In high school, my life simply sucked, especially from a social standpoint. Making friends was a mystery to me, and instead of stepping out, I reigned myself in. I ate lunch by myself in the hallway every day, avoiding eye contact and conversation. I was comfortable, but somewhat miserable. I knew I was a freak in the eyes of many. How could a loving and powerful God let me be miserable in what was supposed to be the “best” time of my life? I couldn’t find any answer, so I went looking somewhere new.

I first learned about Buddhism during a unit in my middle school social studies class. The religion promoted a sense of peace, a gift that I was desperately searching for at 15. I knew that a family friend was a casual practitioner, so I asked her if she could give me any insight into the unknown. She lended me several books, including one on meditation. I read and read, trying to learn as much as possible in a rather short amount of time. The Dalai Lama talked about achieving real happiness, one that was not dependent on material possessions or trying to be better than everyone else. But I had made a preconceived “error” that I had completely forgotten about: my first mission trip with my church. I had signed up months before, and the time to go on this new adventure was upon me.

Everything changed on that trip.

I’ll keep the detail as brief. The most important part to come from that trip was that I accepted Jesus into my life. Obviously this is a big deal in the life of a Christian, and it was no different with me. From that day on, I dedicated most of my life to a Higher Power, and wanted to do as much ad I could. I threw myself into working with the youth group, volunteering at our many events and going on annual mission trips. I even got the chance to do my own sermon during on of the youth services, and to this day it is still one of my proudest moments. I actively studied the Bible, wanting to find out what was in the holy book for myself. I wrote poems and blog pieces on what I thought about God, and later on began reading commentaries from legends like C.S. Lewis.

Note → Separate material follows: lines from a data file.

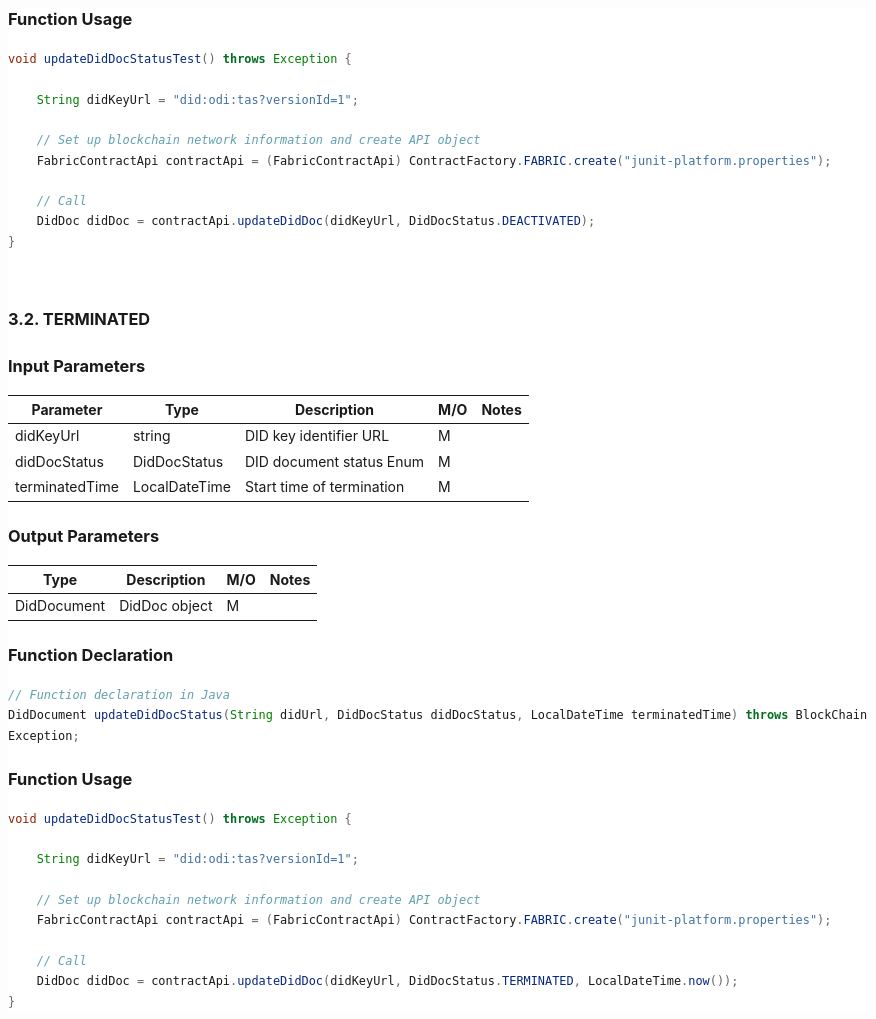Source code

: ### Function Usage
```java
void updateDidDocStatusTest() throws Exception {
    
    String didKeyUrl = "did:odi:tas?versionId=1";

    // Set up blockchain network information and create API object
    FabricContractApi contractApi = (FabricContractApi) ContractFactory.FABRIC.create("junit-platform.properties");

    // Call
    DidDoc didDoc = contractApi.updateDidDoc(didKeyUrl, DidDocStatus.DEACTIVATED);
}
```

<br>

### 3.2. TERMINATED
### Input Parameters
| Parameter        | Type           | Description                | **M/O** | **Notes** |
|------------------|----------------|----------------------------|---------|-----------|
| didKeyUrl        | string         | DID key identifier URL     | M       |           |
| didDocStatus     | DidDocStatus   | DID document status Enum   | M       |           |
| terminatedTime   | LocalDateTime | Start time of termination   | M       |           |



### Output Parameters

| Type            | Description                | **M/O** | **Notes** |
|-----------------|----------------------------|---------|-----------|
| DidDocument     | DidDoc object              | M       |  |

### Function Declaration

```java
// Function declaration in Java
DidDocument updateDidDocStatus(String didUrl, DidDocStatus didDocStatus, LocalDateTime terminatedTime) throws BlockChainException;
```

### Function Usage
```java
void updateDidDocStatusTest() throws Exception {
    
    String didKeyUrl = "did:odi:tas?versionId=1";

    // Set up blockchain network information and create API object
    FabricContractApi contractApi = (FabricContractApi) ContractFactory.FABRIC.create("junit-platform.properties");

    // Call
    DidDoc didDoc = contractApi.updateDidDoc(didKeyUrl, DidDocStatus.TERMINATED, LocalDateTime.now());
}
```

I’m sure that many people saw me as a “Jesus Freak”, probably thinking about the stereotypes that are often portrayed about Christian teens. But I don’t think I was anything like that. Being a Christian was not about me wanting to seem better than my counterparts. Yes, there were many times where I didn’t agree with the choice they made, but that was on them. I knew that I was pretty far from being perfect myself and had no right to judge others, many of whom were going through the same struggles as me. Instead, me being in tune with my spiritual side gave me the hope that I so desperately needed at that time in my life. I learned how to empathize with others and perform charity with those who were less fortunate. I did not focus my time on trying to be popular or being someone who I knew deep down I wasn’t. My story was different, and I was thankful for that fact.

God has been in my life since the very beginning, and even though my faith has gone through many phases of evolution over the years, I still believe in something bigger than this world. I’m thankful for having the choice that I did to explore what I liked and didn’t like, and not having faith forced on me by my parents. I still don’t have all the answers, but I have the rest of my life to explore and find out more.